Cairns is a small city that is very focused on the tourist industry, but is also surrounded by agricultural activities including sugar cane, banana and other tropical fruits. Cairns is particularly popular with international tourists, particularly the Japanese.

There are a lot of budget accommodations, and plenty of drinking establishments and cheap restaurants for backpackers. The atmosphere is relatively inexpensive tourism, with t-shirt shops, etc. Lots of clubs and places to go out for young travelers. Older travelers might prefer the more sedate and upscale Port Douglas, 10-15 miles to the north.

Get in

By plane

Cairns Airport (CNS) is the primary international gateway into the region. The hub of Qantas' leisure flight spinoff Australian Airlines, the airline now has international services from Singapore, Hong Kong, Taipei, Bali, Kota Kinabalu and the Japanese cities of Osaka, Nagoya and Fukuoka.
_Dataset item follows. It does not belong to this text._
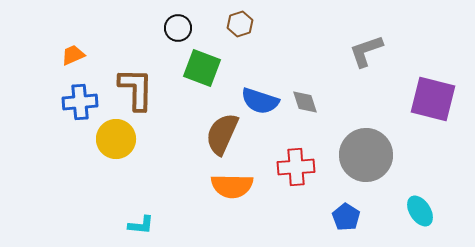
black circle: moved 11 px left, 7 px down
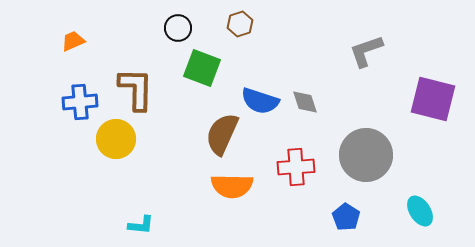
orange trapezoid: moved 14 px up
Domestic flights also connect Cairns to the Gold Coast and other major Australian cities.

The hourly-or-so Airport Shuttle bus into town costs $7, while a taxi will do the same trip directly to your destination for around $15.

By train

Queensland Railways' The Queenslander and The Sunlander services connect Cairns to Townsville and Brisbane, taking 32 hours for the full journey.

By car

The 1700-km Bruce Highway running south along the coast connects Cairns to the state capital Brisbane.

Get around

The center of Cairns is small enough to cover on foot. Hourly, Sunbus buses depart from the market square to the suburbs and Northern Beaches.

See

  • Catch an amateur rugby game in town if you can, the locals play a mean game, and it's a great way to meet local folks.

Do

Diving and snorkelling

A number of Cairns operators run day and liveaboard scuba diving trips from Cairns. For seeing the Great Barrier Reef, the smaller dive boats provide the best experience, both for diving and for snorkeling.The larger operations have more amenities--better food, larger and faster boats, more activities, but sometimes provide a poorer underwater experience, as the underwater areas that the larger boats visit are heavily overused, and somewhat barren of coral and fishes. Your mileage may vary.
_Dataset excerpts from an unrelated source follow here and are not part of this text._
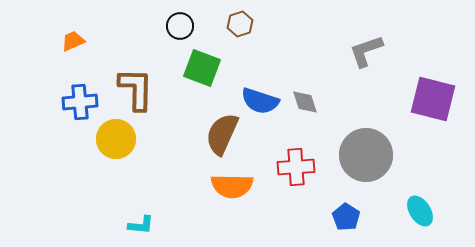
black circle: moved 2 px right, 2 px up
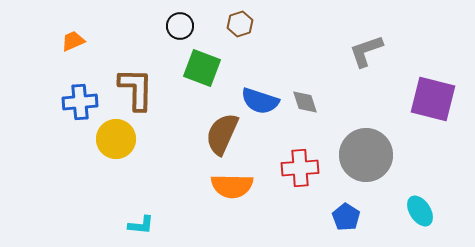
red cross: moved 4 px right, 1 px down
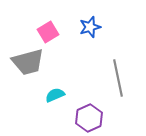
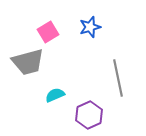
purple hexagon: moved 3 px up
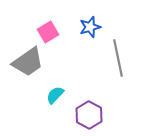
gray trapezoid: rotated 20 degrees counterclockwise
gray line: moved 20 px up
cyan semicircle: rotated 24 degrees counterclockwise
purple hexagon: rotated 8 degrees counterclockwise
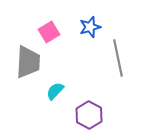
pink square: moved 1 px right
gray trapezoid: rotated 52 degrees counterclockwise
cyan semicircle: moved 4 px up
  • Tusa Dive Australia, cnr Shield Street and the Esplanade. tel 07 4031 1028. fax 07 4031 3141. email shop@tusadive.com. Tusa Dive Australia are a particularly good small operator. http://www.tusadive.com/


Skydiving

If you are sick of the sea, head up in the air. Skydive Cairns offers tandem single jumps and AFF courses. One of the most beautiful plane rides up to 13,000 feet overlooking the reef just long enough before you loose your lunch on the way down.

Buy

Eat

The number of Japanese tourists here makes Japanese food a fairly reliably option, although prices can be steep.

Drink

If you are looking for a place to find all the travelers, go to the "Wool Shed" in downtown. Legend has it that if you can't pull here, you won't anywhere in Oz.

Sleep

Budget

Cairns is the backpacker capital of Northern Queensland and there are over 20 hostels, all offering basic bunks in the $14-18 range.

Luxury

  • Sofitel Reef Casino Cairns is among the best hotels in the city, located in the same building as the Reef Casino and with views over Trinity Bay. Room rates start at A$220.

Get out

  • Hop on the Kuranda Scenic Railway for a (very) leisurely two-hour trip 300 meters and 34 kilometers up from Cairns to the market town of Kuranda. One service daily in each direction. One-way S$34, return $48, reservations recommended.
  • Alternatively, take the Kuranda Scenic Railway in one direction and the Skyrail Rainforest Cableway in the other for great views of the rainforest canopy and Cairns region.
  • The main attraction is as a jumping off point to the Great Barrier Reef.
  • The Daintree rain forest, north of town.